The transaction outputs, or notes, of users sending Monero are obfuscated through ring signatures, which groups a sender's outputs with other decoy outputs.[14] Encryption of transaction amounts began in 2017 with the implementation of ring confidential transactions (RingCTs).[8][15] Developers also implemented a zero-knowledge proof method, "Bulletproofs", which guarantee a transaction occurred without revealing its value.[16] Monero recipients are protected through "stealth addresses", addresses generated by users to receive funds, but untraceable to an owner by a network observer.[8] These privacy features are enforced on the network by default.[8]

https://en.wikipedia.org/wiki/Monero#Privacy

So it looks like it was 2017 when they changed things. I know there was some discussion of switching from RingCTs to zk-SNARK (a form of "zero-knowledge proof") which, in and of itself, is an amazing cryptographic concept. I implore you to check out the wiki on it if you have any interest in cryptography or mathematics I think it's brilliant: https://en.wikipedia.org/wiki/Zero-knowledge_proof

So yeah, according to wiki, it seems as though they adopted zero-knowledge proofs... So not only ring signatures, but RingCTs (encrypted), plus ZKP, makes Monero pretty impenetrable. Which I think is cool af.

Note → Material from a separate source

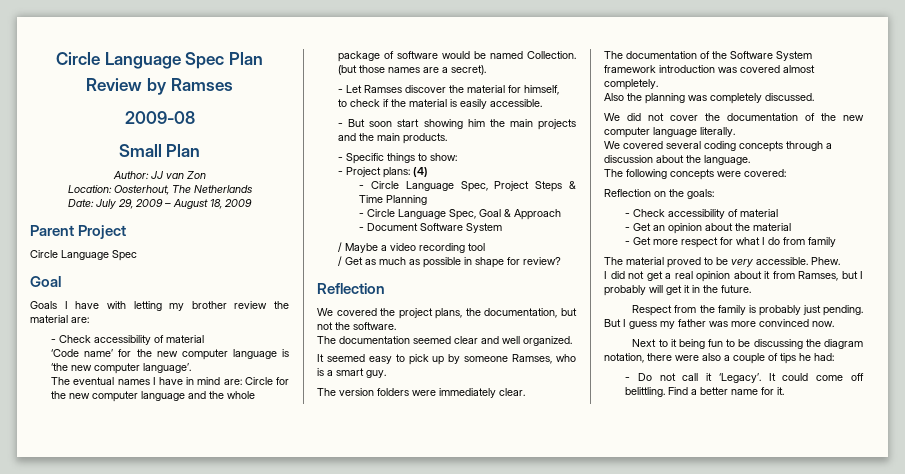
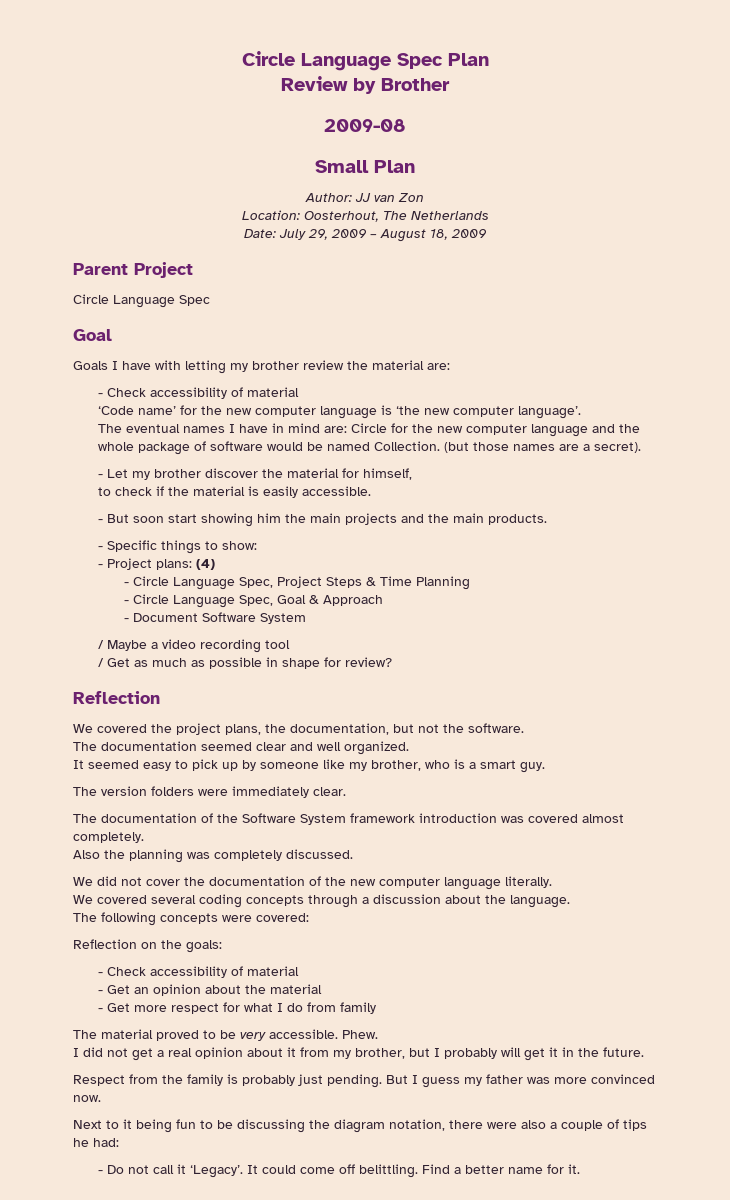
[170,78,233,91] Ramses -> [381,78,450,91] Brother
[364,85,403,93] Ramses -> [132,469,202,480] my brother
[512,354,553,364] Ramses, -> [323,759,421,771] like my brother,
[798,271,838,281] Ramses, -> [333,1048,405,1059] my brother,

As an engineer, I like seeing a typically abstract field/form of math be used in practical, real-world examples, as it doesn't happen often.

[–] Rapidcreek 13 points 4 months ago (1 children)

Lawyers love getting paid in Bitcoin. /s

[–] cyd 9 points 4 months ago

Saul Goodman probably would...

[–] givesomefucks 9 points 4 months ago (1 children)

We should be fighting as hard as we can to get money out of politics...

[–] [email protected] 2 points 4 months ago

I'm starting a Super PAC aimed at doing just that. Stay tuned for details.

[–] Cosmicomical 8 points 4 months ago* (last edited 4 months ago)

Oh so that's why he was defending bitcoin the other day

[–] [email protected] 6 points 4 months ago

Biden is against crypto? Maybe he’s not as old and out of touch as we thought

[–] jordanlund 5 points 4 months ago

For a second there I was thinking "wait, the guys with the fucked up plastic surgery? Well clearly they have a history of good decisions..." but no, that's the Bogdanoff twins, not the Winklevoss twins.

Weirdly, all involved in crypto...

https://finance.yahoo.com/news/wall-street-bets-mourns-loss-151311577.html

[–] [email protected] 4 points 4 months ago
[–] [email protected] 4 points 4 months ago
[–] Supervisor194 3 points 4 months ago

Trump loves crypto now? Oh that will guarantee a win.